--- Work instructions ---
**A)** For each statement below, say whether it agrees with the blog post about unconditional love. Answer yes or no and quote the deciding words of the post. (i) The writer asked the couple about their life. (ii) The writer says the form of unconditional love is the same for everyone. (iii) The writer believes unconditional love must be given away freely before it comes back in abundance.
**B)** Print the section of the blog post about unconditional love starting with "Having seen the" and going on through "me in abundance.".
[Provided passage — start]
I want more than love, and passion, and adoration- I want *Nirvana. I want the finished product at the end of my life to be whole and unbroken- I want to be saturated and satisfied. I want the kind of bliss I saw this morning between 2 old people holding hands and giving thanks for their simple breakfast.
I think today, for the first time in my life, I saw the PRIZE. I saw it for what it really is and I feel utterly inept in trying to describe it. Even now as I sit here typing -the tightness in my throat and the tears on my cheeks are all I have to express how I feel.
I was called away and didn't get to ask the couple any questions, but I didn't need to. Sometimes the facts of a matter ding or tarnish the patina of feelings or sentiment. I didn't want anything to spoil what I was thinking and feeling- so I am at peace about not having the history of their life. (Although, if I ever see them again, I will ask :)
The Prize, exactly as I saw it this morning is Unconditional Love, both the giving and receiving of it. I'm aware Unconditional Love is different things to different people. For some of us it simply means keeping our word. For others it means giving up an organ, or taking care of another until the bitter end. The form of such love isn't universal, but the nature of it, how it makes us feel, and the way it sustains us- THAT is universal.
Having seen the Prize I know what to strive for. I realize I've experienced it a few times in my life- although often it seems fleeting - I'm determined to keep asking and reaching for it. At the same time I believe I must give it away freely before it will come back to me in abundance.
"Love" is one thing. "Unconditional Love" is something else entirely... I wish it for all of us.
Happy Valentines Day friends.
Sunday, February 08, 2009
No longer can I see
The perfect simplicity
Of Black and White
Even the color of love,
Once a cotton-fluff-shade-of pink ♥
Is splattered with the intense purple of passion,
And smeared with drops of Crimson
As if the Secret doors, or-
The curtain behind which Oz is hiding-
Have all been opened,
Or pulled back.
[Provided passage — finish]
[Supplied material — start]
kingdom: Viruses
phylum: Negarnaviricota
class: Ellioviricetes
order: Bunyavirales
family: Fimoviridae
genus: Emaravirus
[Supplied material — finish]
--- Task results ---
**A)**
(i) No: "I was called away and didn't get to ask the couple any questions"
(ii) No: "The form of such love isn't universal"
(iii) Yes: "I believe I must give it away freely before it will come back to me in abundance."

**B)**
Having seen the Prize I know what to strive for. I realize I've experienced it a few times in my life- although often it seems fleeting - I'm determined to keep asking and reaching for it. At the same time I believe I must give it away freely before it will come back to me in abundance.